Two dead in avalanche near Vail on Muddy Pass
The Colorado Avalanche Information Center reported on Sunday that the bodies of two timbersledders buried in an avalanche have been recovered.
According to the CAIC’s preliminary report, the avalanche occurred at about 2:30 p.m. on Saturday.
“Three motorized snowbike riders were caught in an avalanche east of Red and White Mountain in Eagle County on Saturday, February 15, 2020. One rider was partially buried and was able to extricate himself and go for help. The avalanche carried the other two riders into a gully in the drainage bottom,” according to the report. “Avalanche debris piled up deeply and they were fully buried and killed. Search and Rescue volunteers recovered the bodies on February 16. The avalanche occurred on a northeast-facing below treeline slope, around 9800 feet in elevation. It was about 650 feet wide and ran about 120 vertical feet. The avalanche initiated in the old snow layers about three feet below the snow surface. It stepped down to a weak layer near the ground, about five feet deep.”

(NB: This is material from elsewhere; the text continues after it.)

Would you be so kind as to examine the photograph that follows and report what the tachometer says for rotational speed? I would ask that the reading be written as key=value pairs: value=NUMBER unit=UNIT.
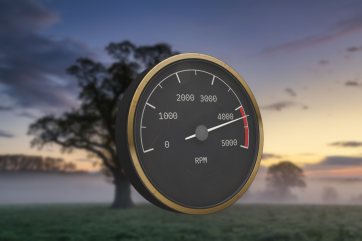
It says value=4250 unit=rpm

The Eagle County Sheriff’s Office said they received the call about the incident at 4:45 p.m. on Saturday, and several agencies worked collaboratively to retrieve the bodies.
Vail local Hunter Schleper was in the area on Saturday and helped to try to locate the riders. In a Facebook post, Schleper described the incident:
“As our group of 6 were heading back to the trucks, we were notified by a group of riders that a couple of timbersledders were buried in an avalanche,” Schleper posted on Sunday. “We all rushed as quickly as we could to help assist in locating the guys. Between 10 of us, we each dug and dug for hours. The riders were buried so deep that none of our probes could reach them. We finally located each of the riders at a depth of around 20 feet. It was clear that there was no chance of survival from early on. Everyone involved in the search executed the quickest recovery we could, but after 5 hours of digging and uncovering the riders, Vail Mountain Rescue finally arrived and we were immediately told to suspend the recovery. They felt it was too late into the evening and we were still in avalanche danger. We all made it out of the woods around 9 p.m., hearts heavy. We want to thank our friends and other riders who worked alongside us no questions asked to get the buried riders out. We extend our deepest condolences and sympathies to the families.”
The Eagle County Sheriff’s Department warned backcountry travelers, especially people recreating on slopes between 30 and 45 degrees, to take the time to analyze snowpack layers and test their stability. The slope angle on the face that slid Saturday was about 37 degrees, according to CAIC’s report.
“Cautious route-finding and conservative decision-making is essential,” the Sheriff’s Department wrote.